Compounding the animation problem, Disney and Pixar ended their 13-year distribution deal earlier this year, a collaboration that produced hits such as "Toy Story." Eisner told Disney shareholders that Pixar demanded too much from a new deal, saying he already offered the Steve Jobs-owned company too much.
Critics pointed to Disney's inability to make its own animation hit and said the loss of Pixar would severely hurt the company -- the five Pixar films distributed by Disney have raked in $2.6 billion in worldwide box office receipts since 1995.
"People blamed computer graphics" for the demise of Disney's animation studio, Wolzien said. "But computer graphics were not the problem.
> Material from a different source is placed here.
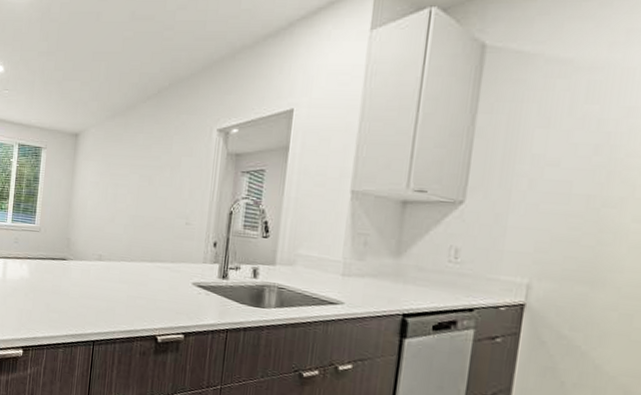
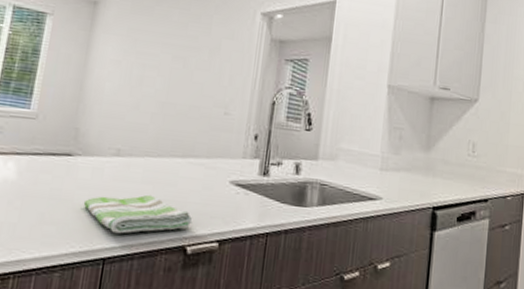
dish towel: none [76,292,161,323] -> present [83,194,193,234]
The problem is they lost their ability to tell stories to multiple age groups."
Throughout, Eisner was one of the country's best-paid executives; in the mid-'90s, he earned nearly $250 million in salary, bonuses and stock.
By 2003, anti-Eisner rumblings reached a peak and internal dissent ripped the board. Directors Roy E. Disney, a nephew of Walt Disney, and his financial adviser, Stanley P. Gold, quit the board late last year to protest Eisner's management and what they called a complicit board of directors.
They led a shareholder rebellion that culminated at the company's annual meeting in Philadelphia on March 3, where 43 percent of Disney shareholders expressed no confidence in Eisner's leadership. The night of the vote, the company stripped Eisner of his chairman's title and gave it to presiding director George J. Mitchell, also a target of the rebellion.
At the same time, Eisner and the board were fighting off a $56 billion unsolicited takeover bid by Comcast, which withdrew its offer in April.
Eisner said yesterday the rebellion did not spur his retirement.
"The noise from the outside did not have anything to do with this decision," he said. "If anything, the noise from the outside only stimulated me to try harder."